A DataFrame is the primary data structure of the Pandas library and is commonly used for storing and working with tabular data in Python. A common operation that could be performed on such data is to get a list of a column or row in order to extract information from it.
To start working with Pandas, we first need to import it by using the below statement:
import pandas as pd
Let us understand this operation with the help of an example. Consider the following DataFrame containing 3 students with names A, B, and C and their corresponding marks (out of 10) for two subjects, Mathematics and Physics.
Code snippet for generating the above DataFrame:
import pandas as pd
# Dictionary for our data
data = {'Name' : ['A', 'B', 'C'], 'Mathematics' : [8, 5, 10], 'Physics' : [7, 9, 8]}
# DataFrame for the dictionary
df = pd.DataFrame(data)
# Printing the DataFrame
print(df)
Here, data is a dictionary, we created to initialize the DataFrame. For this, we use the DataFrame() function of the Pandas library which takes the dictionary as an argument and returns the required DataFrame.
Now let us say that for some reason, we want to get the index of the column Physics of this DataFrame df, the resulting output will look as follows:
2
Let us look at different ways of performing this operation on a given DataFrame :
In this method, we use the DataFrame.columns.get_loc() function to get the index of a particular column of an existing Pandas DataFrame based on the name (or label) of that column.

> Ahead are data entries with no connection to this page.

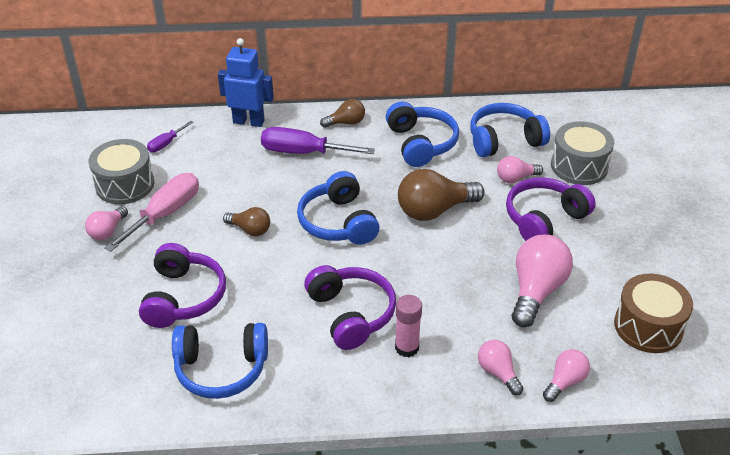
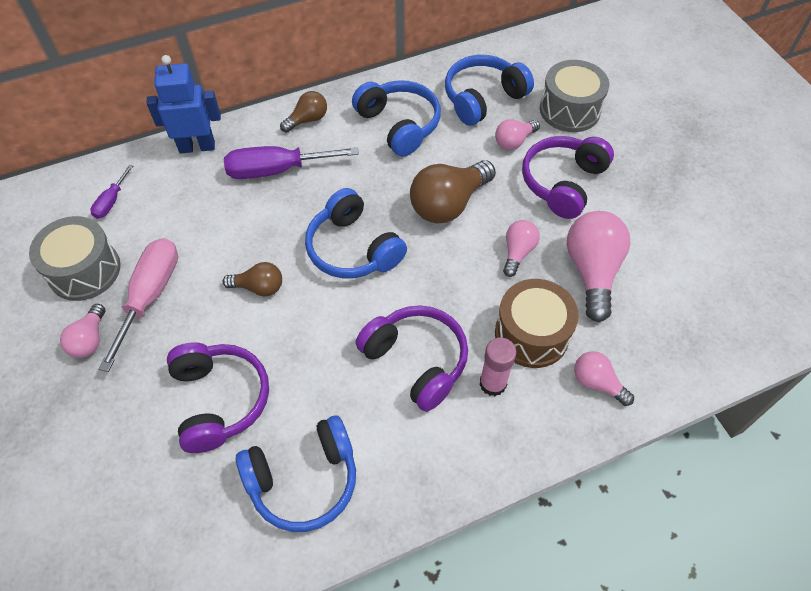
camera: 20 degrees left, 15 degrees up
(565, 382) = (666, 371): pink light bulb -> pink light bulb (517, 252)
(648, 326) = (714, 279): brown drum -> brown drum (531, 334)

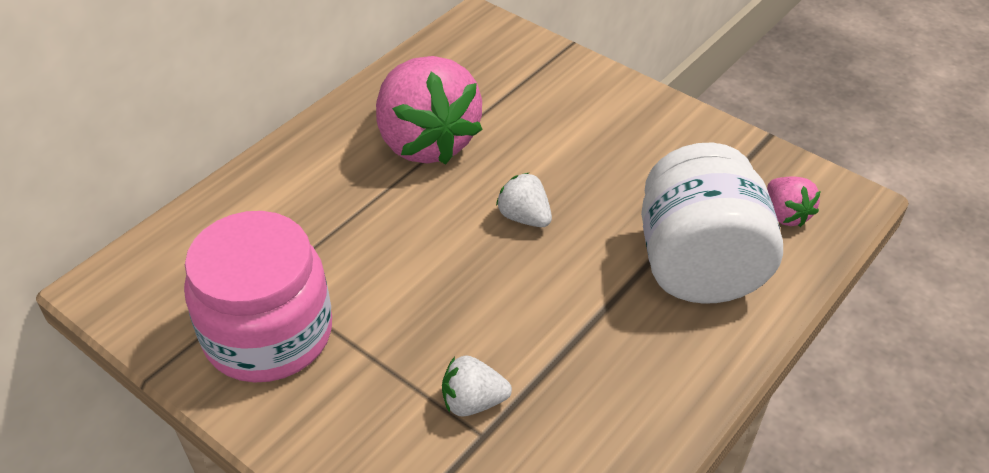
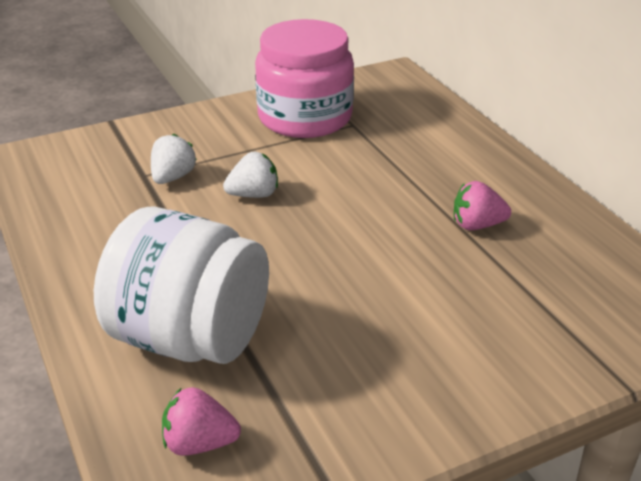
camera: 115 degrees right, 10 degrees down
(426, 142) = (477, 225): pink strawberry -> pink strawberry, size x0.45
(524, 217) = (335, 252): white strawberry -> white strawberry (253, 195)

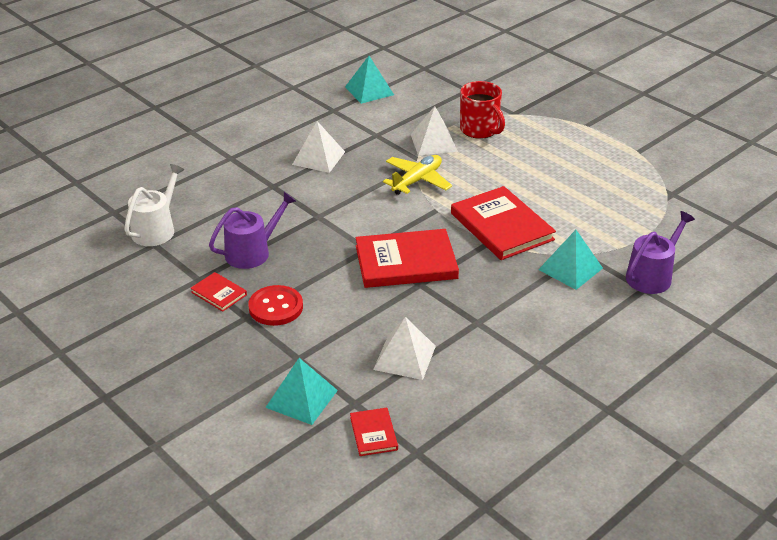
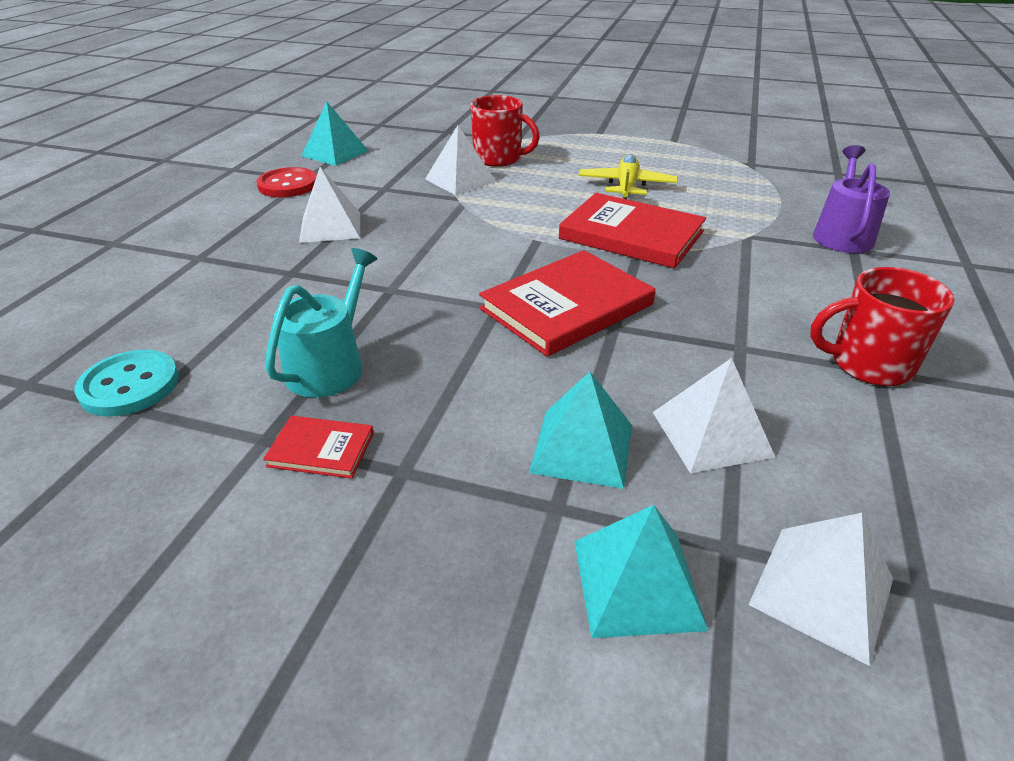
camera: 30 degrees left, 0 degrees up
(156, 229) = (130, 385): white watering can -> turquoise button
(252, 252) = (330, 366): purple watering can -> turquoise watering can
(276, 307) = (440, 435): red button -> red button (288, 185)
(373, 433) = (821, 591): red book -> white pyramid
(417, 181) = (481, 218): yellow plane -> yellow plane (626, 187)
(539, 359) = (868, 364): none -> red mug
(570, 269) = (757, 253): turquoise pyramid -> turquoise pyramid (582, 448)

The column of interest is Physics here. The df.columns returns the columns of the DataFrame and when the .get_loc() function is applied on this resulting object along with the parameter passed as the label of desired column, Physics here, we get the index of this column. Let us take a look at the code and corresponding output for this method.
import pandas as pd
# Dictionary for our data
data = {'Name' : ['A', 'B', 'C'], 'Mathematics' : [8, 5, 10], 'Physics' : [7, 9, 8]}
# DataFrame for the dictionary
df = pd.DataFrame(data)
# Getting the index of column named as Physics
idx = df.columns.get_loc('Physics')
# Printing the index
print(idx)
Output :
2
If we try to get the index of a column that does not exist in the DataFrame, we get an error. Let us look at the code and corresponding output for this operation.
import pandas as pd
# Dictionary for our data
data = {'Name' : ['A', 'B', 'C'], 'Mathematics' : [8, 5, 10], 'Physics' : [7, 9, 8]}
# DataFrame for the dictionary
df = pd.DataFrame(data)
# Getting the index of column named as History
idx = df.columns.get_loc(‘History’)
# Printing the index
print(idx)
Output :
ValueError: 'History' is not in list
In this method, we use the list(),index() function to get the index of a particular column of an existing Pandas DataFrame based on the name (or label) of that column.
The column of interest is Physics here. The df.columns returns the columns of the DataFrame. When df.columns is passed as a parameter to the list() function, it returns a type casted list.
After applying the index() function with the parameter passed as the label of the desired column, Physics here, we get the index of this column.
Let us take a look at the code and corresponding output for this method.
import pandas as pd
# Dictionary for our data
data = {'Name' : ['A', 'B', 'C'], 'Mathematics' : [8, 5, 10], 'Physics' : [7, 9, 8]}
# DataFrame for the dictionary
df = pd.DataFrame(data)
# Getting the index of column named as Physics
idx = list(df.columns).index('Physics')
# Printing the index
print(idx)
Output :
2
If we try to get the index of a column that does not exist in the DataFrame, we get an error. Let us look at the code and corresponding output for this operation.
import pandas as pd
# Dictionary for our data
data = {'Name' : ['A', 'B', 'C'], 'Mathematics' : [8, 5, 10], 'Physics' : [7, 9, 8]}
# DataFrame for the dictionary
df = pd.DataFrame(data)
# Getting the index of column named as History
idx = list(df.columns).index('History')
# Printing the index
print(idx)
Output :
ValueError: 'History' is not in list
In this topic, we have learned to get the index of a column based on the column name (or label) of an existing Pandas DataFrame, following a running example of test scores of students in different subjects, thus giving us an intuition of how this concept could be applied in real-world situations.